Thanks again for pointing out that the sum of the five identically
distributed geometric random variables amounts to a negative
binomially distributed random variable.

I made a picture of the five geometric processes running in parallel:

0 0 0 1 ...
0 1 ...
1 ...
0 0 1 ...
0 1 ...

From this perspective it is not obvious that the sum of number of
trials required to reach 5 "successes" would be a random variable with
a negative binomial distribution.

If only I had pictured the processes in "series":

(0 0 0 1 ...)(0 1 ...)(1 ...)(0 0 1 ...)(0 1 ...)
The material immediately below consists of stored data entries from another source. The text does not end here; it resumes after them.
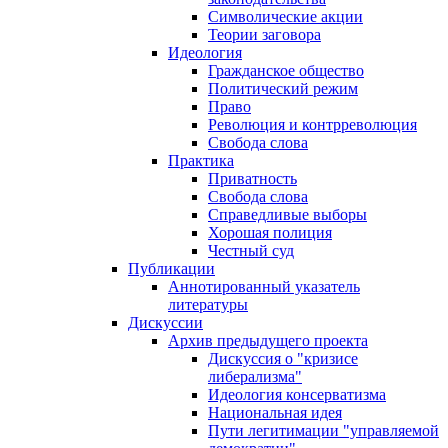
Символические акции
Теории заговора
Идеология
Гражданское общество
Политический режим
Право
Революция и контрреволюция
Свобода слова
Практика
Приватность
Свобода слова
Справедливые выборы
Хорошая полиция
Честный суд
Публикации
Аннотированный указатель
литературы
Дискуссии
Архив предыдущего проекта
Дискуссия о "кризисе
либерализма"
Идеология консерватизма
Национальная идея
Пути легитимации "управляемой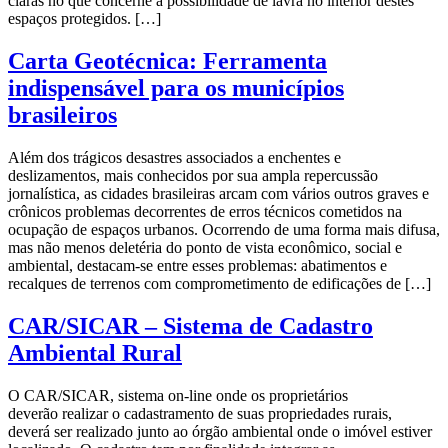
claras no que concerne à possibilidade de lavra no interior destes
espaços protegidos. […]
Carta Geotécnica: Ferramenta
indispensável para os municípios
brasileiros
Além dos trágicos desastres associados a enchentes e
deslizamentos, mais conhecidos por sua ampla repercussão
jornalística, as cidades brasileiras arcam com vários outros graves e
crônicos problemas decorrentes de erros técnicos cometidos na
ocupação de espaços urbanos. Ocorrendo de uma forma mais difusa,
mas não menos deletéria do ponto de vista econômico, social e
ambiental, destacam-se entre esses problemas: abatimentos e
recalques de terrenos com comprometimento de edificações de […]
CAR/SICAR – Sistema de Cadastro
Ambiental Rural
O CAR/SICAR, sistema on-line onde os proprietários
deverão realizar o cadastramento de suas propriedades rurais,
deverá ser realizado junto ao órgão ambiental onde o imóvel estiver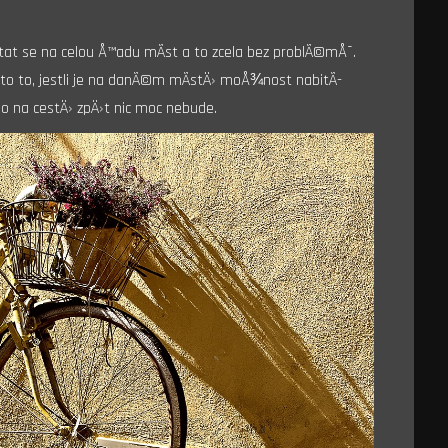
tat se na celou Å™adu mÃ­st a to zcela bez problÃ©mÅ¯.
e to to, jestli je na danÃ©m mÃ­stÄ› moÅ¾nost nabitÃ­
o na cestÄ› zpÄ›t nic moc nebude.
then after eliminating the "tails", the picture would be much clearer.
 It does amount to the same distribution, since waiting for 5
successes in one process is equivalent to 1 success in each of 5
processes.

regards, mathtalk-ga

Thanks for the help. This question really had me thinking.

Hi, mms03-ga:

The sum M of five independent identically geometrically distributed
random variables A_1 through A_5 is not geometrically distributed, as
I could see by calculating the moment generating function, which has
the form:

a/(e^(-t) - d)^5

for certain constants a,d.

To the best of my knowledge there is no simple label for this sort of
distribution, other than "a sum of geometric distributions".  Since
I'm clearly unable to provide the form of answer you sought, I will
post this comment rather than an answer to your question.

regards, mathtalk-ga

The geometric distribution is as follows
f(x) = p(1-P)^(x-1) for x = 1,2,3...

My question says that A1 through A5 are just random variables from a
geometric distribution where p = (1/3)

The moment generation function of a geometric is M(t)=
(p)(e^t)/1-(1-p)e^t

I want to find out the Moment generating function of Y = A1 + ...+ A5

Once we find the moment generating function of Y, we should be able to
say what distribution it has.

Want to take a shot at this again?
:)

mathtalk-
Could you show me how you derived at the moment generating function of
Y? If you are absolutely sure that it is correct, I shall take that as
an answer.

The moment generating function for M=A1+...+A5 happens to resemble
that of the negative binomial.
Hence we can say that M has a negative binomial distribution.

Thanks for pointing this out, mms03-ga!  I learned something:

[Properties of the Negative Binomial Distribution]
http://www2.kenyon.edu/people/hartlaub/MellonProject/NegativeBinomial4.html

Thus M has the Negative Binomial (5, 1/3) distribution, but I didn't see that.

regards, mathtalk-ga